First off. A couple of weeks ago I posted "How Low Can it Go". In a nutshell I pointed out that 2007 and 2011, the previous two records, ground to a near halt in the last week of August, as the sun set on the central polar region. So I suggested that the same would happen this year.
The measure I use is Cryosphere Today's area metric, dataset here. It's still dropping precipitously now at 3.722M km^2, 0.533M km^2 below the previous record set last year. That's a staggering -18% from the last record. Not as large as the loss between 2006 and 2007, which was -27%, but still massive.
It seems I was wrong on my minor prediction, but why? I can't see anything in the weather that screams out as the reason for the continuing losses, which brings to mind a question that's been bothering me all year. Just what state is the ice in?
The main reason for posting though is that in considering a reply to Jim Williams at Neven's sea ice blog (thread on my recent posts here), I had an idea so simple I can't believe it didn't occur to me before.
The issue is why would the seasonal cycle change after the volume loss of 2010 such that there is volume loss in the calculated thickness series over the summer, when previously there wasn't. I need to think about it some more, but here's my initial stab at an answer.
Thickness of a given region, be it the whole ice pack, or a grid box, is the average of all the thickness categories of ice in that region. So what happens when the ratios of thick ice and thin ice change?
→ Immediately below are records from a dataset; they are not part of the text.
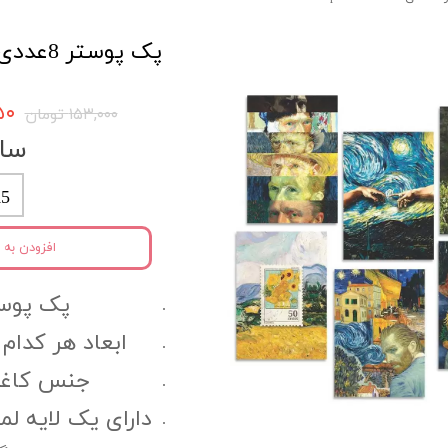
پک پوستر 8عددی Art کد atpack10
۳۵۰
۱۵۳,۰۰۰ تومان
سای
5
افزودن به 
پک پوستر 8 
ابعاد هر کدام ا
جنس کاغذ 
دارای یک لایه ل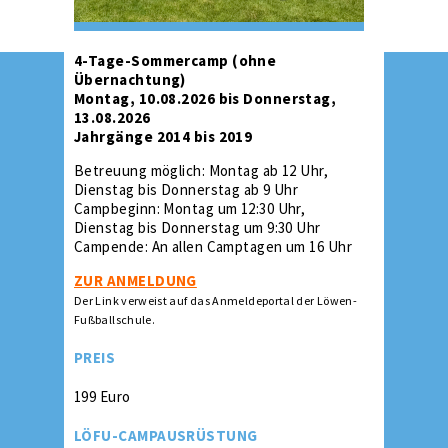
4-Tage-Sommercamp (ohne
Übernachtung)
Montag, 10.08.2026 bis Donnerstag,
13.08.2026
Jahrgänge 2014 bis 2019
Betreuung möglich: Montag ab 12 Uhr,
Dienstag bis Donnerstag ab 9 Uhr
Campbeginn: Montag um 12:30 Uhr,
Dienstag bis Donnerstag um 9:30 Uhr
Campende: An allen Camptagen um 16 Uhr
ZUR ANMELDUNG
Der Link verweist auf das Anmeldeportal der Löwen-
Fußballschule.
PREIS
199 Euro
LÖFU-CAMPAUSRÜSTUNG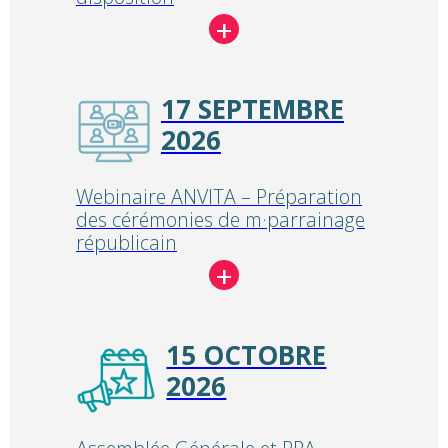
17 SEPTEMBRE
2026
Webinaire ANVITA – Préparation
des cérémonies de m·parrainage
républicain
15 OCTOBRE
2026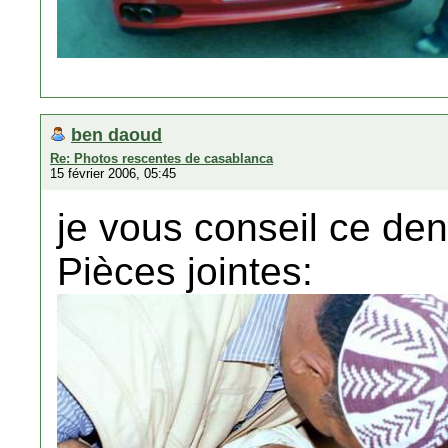
ben daoud
Re: Photos rescentes de casablanca
15 février 2006, 05:45
je vous conseil ce dent
Pièces jointes:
I've spreadsheeted a simple toy model. I assign different ratios of ice totalling 100%, so for example first year ice (FYI) may be 60%, which means multi-year ice makes up the remaining 40%. The graph below gives the percentage contribution of multi-year ice (MYI). FYI is assumed to melt at a higher rate than MYI. In the model FYI loses 0.15 units per time period, MYI loses only 0.05 units per time period. The ratio of these different loss rates is exaggerated to see what happens, and the loss rates don't change as the 'ice' moves from mainly MYI to mainly FYI, it's just a toy model to show an idea.
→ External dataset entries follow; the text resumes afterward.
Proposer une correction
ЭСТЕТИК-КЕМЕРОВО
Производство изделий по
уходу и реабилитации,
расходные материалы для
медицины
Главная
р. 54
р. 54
I then calculate the average thickness for the total amount of ice, taking into account the relative proportions of the MYI and FYI. Assuming a constant linear rate of loss for each type of ice, what happens when I vary the proportion of MYI and FYI?
Time on horizontal axis, thickness on vertical.
Because the ice categories are defined as being different thicknesses to start with, MYI is 4m thick, FYI 2m thick, the starting average thicknesses vary, from 4m thick when 100% is MYI, to 2m thick when 100% is FYI. So the average thickness traces go down as the ice moves from 100% MYI to 0% MYI.
But what's interesting is that the slope of the lines gets greater. Which is what we've seen in calculated thickness during the summer period after 2010. Indeed, before then there's a tendency for this to happen for more recent decadal averages.
So is the answer to the summer thinning conundrum in post 2010 calculated thickness simply that the ratio of thicker MYI has decreased relative to FYI? Is it just that the MYI that had previously biased calculated thickness upward throughout the summer, as the FYI proportion declined relative to the thicker MYI off the Canadian Arctic Archipelgo, has been so denuded by the loss event of 2010 that's no longer having this biasing effect?
Notice too: You keep the initial thickness the same, i.e. no thinning in winter, and simply remove increasing amounts of MYI, and you get open water... This is only a toy model, and shouldn't be used for anything but examining an idea, but to me that's an interesting outcome.